- WHAT TO DO -
Please count the lines below that contain the string "width", and reply with that number alone.

- DATA SUPPLIED -
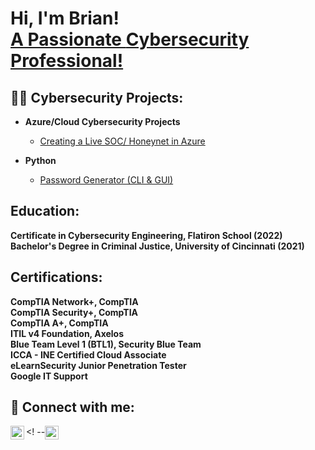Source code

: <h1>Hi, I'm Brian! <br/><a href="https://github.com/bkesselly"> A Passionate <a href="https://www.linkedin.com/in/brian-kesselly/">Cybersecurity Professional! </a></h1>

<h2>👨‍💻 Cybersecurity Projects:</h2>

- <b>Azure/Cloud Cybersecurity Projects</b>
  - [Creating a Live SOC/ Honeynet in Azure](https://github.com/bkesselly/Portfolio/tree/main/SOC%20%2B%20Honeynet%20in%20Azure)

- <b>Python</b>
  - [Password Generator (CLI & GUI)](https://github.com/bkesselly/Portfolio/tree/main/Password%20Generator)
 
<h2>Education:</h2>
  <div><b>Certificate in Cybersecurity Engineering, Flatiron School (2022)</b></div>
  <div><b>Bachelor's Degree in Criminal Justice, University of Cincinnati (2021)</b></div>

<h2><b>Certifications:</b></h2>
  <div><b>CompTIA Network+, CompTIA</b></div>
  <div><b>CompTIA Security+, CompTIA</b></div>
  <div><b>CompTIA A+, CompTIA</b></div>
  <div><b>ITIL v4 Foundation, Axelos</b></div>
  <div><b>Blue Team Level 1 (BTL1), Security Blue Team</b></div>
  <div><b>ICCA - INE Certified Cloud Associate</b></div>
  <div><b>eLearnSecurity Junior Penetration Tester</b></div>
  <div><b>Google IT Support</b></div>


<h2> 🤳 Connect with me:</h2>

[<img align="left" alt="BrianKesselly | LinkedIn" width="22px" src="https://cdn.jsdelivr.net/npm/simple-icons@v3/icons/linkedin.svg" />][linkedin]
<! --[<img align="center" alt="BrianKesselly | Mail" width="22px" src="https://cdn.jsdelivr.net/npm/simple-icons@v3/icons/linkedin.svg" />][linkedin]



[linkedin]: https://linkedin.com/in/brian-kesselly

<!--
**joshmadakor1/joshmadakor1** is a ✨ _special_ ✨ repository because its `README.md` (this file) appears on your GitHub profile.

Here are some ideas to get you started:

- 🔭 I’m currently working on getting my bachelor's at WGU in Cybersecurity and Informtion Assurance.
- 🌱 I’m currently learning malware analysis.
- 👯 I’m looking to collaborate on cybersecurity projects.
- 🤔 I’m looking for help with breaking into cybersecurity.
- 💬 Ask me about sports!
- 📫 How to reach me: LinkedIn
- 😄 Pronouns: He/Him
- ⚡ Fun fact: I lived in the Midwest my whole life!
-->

- TASK RESPONSE -
2